A good actor knew when it was time to bring the curtain down. Dropping the mad act, the false king struggled to swing into a sitting position, but his straight waistcoat made him flop about like a fish on a hook. Ever the gentleman, Miles put out a hand to help him up.

‘Many thanks, sir.’ Prendergast inclined his head, the one part of his body he could move freely, in gratitude. ‘Both for your aid and for your good notices for my performance. My other performance,’ he added, with a wry glance around his audience.

‘Well, you were rather hampered in this one,’ Miles said generously.

Henrietta waved her husband to silence. ‘Then you
are
an actor?’ At his nod, she asked intently, ‘Why?’

He didn’t pretend to misunderstand. ‘I was in prison for debt. Rather large debts,’ he admitted. ‘It is not always easy to live in the style to which one would prefer to be accustomed. A man came to me. He told me the king was ill.’

‘Yes?’ urged Charlotte, like a child being told a bedtime story.

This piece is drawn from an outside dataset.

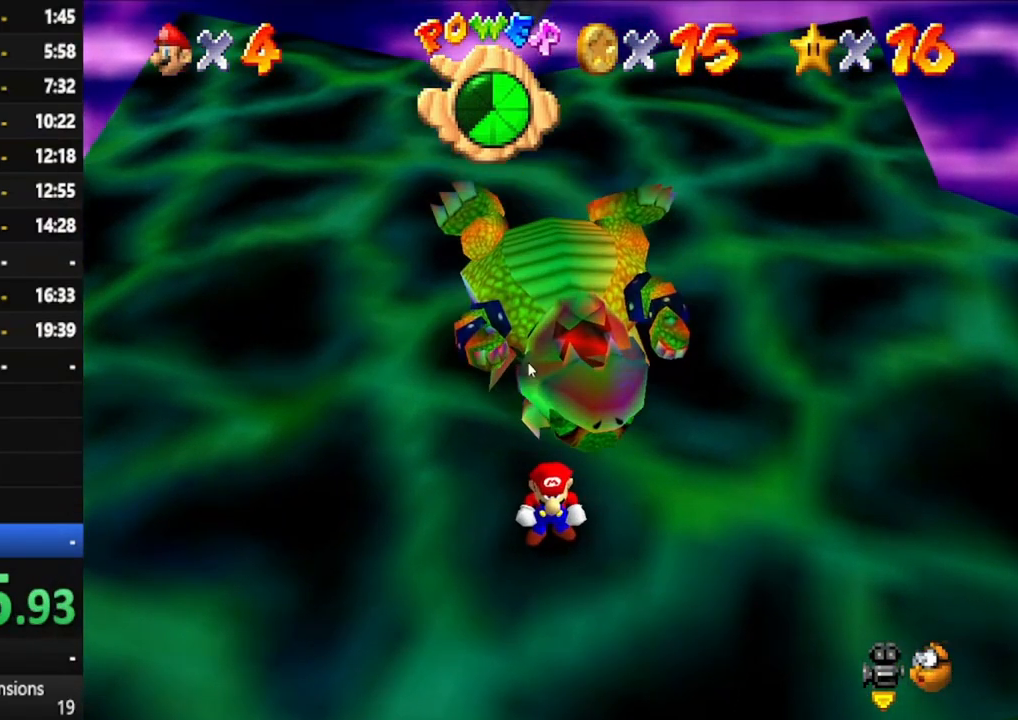
Gameplay with a controller (Xbox layout); each line is a JSON object with the inputs held at the frame after it. "events" lists button and stick changes between this image and that frame as [ms after this image, input, new state], when the widget could be followed in between. Not read: L3 R3.
{"buttons": [], "left_stick": "center", "right_stick": "center", "events": [[300, "left_stick", "up"], [417, "left_stick", "center"]]}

The actor smiled wryly at Miles. ‘Like you, sir, he had seen my Edgar. He told me he wanted … a proxy of sorts to stave off speculation that might undermine the government and compromise the war with France. I was told,’ he added, ‘that it would only be for a few weeks, while the real king recovered elsewhere, free from the baneful influence of prying eyes.’

‘So you agreed to play the king,’ Charlotte summarised.

‘For the good of the country,’ the actor said piously, before adding, ‘and my debts paid in full.’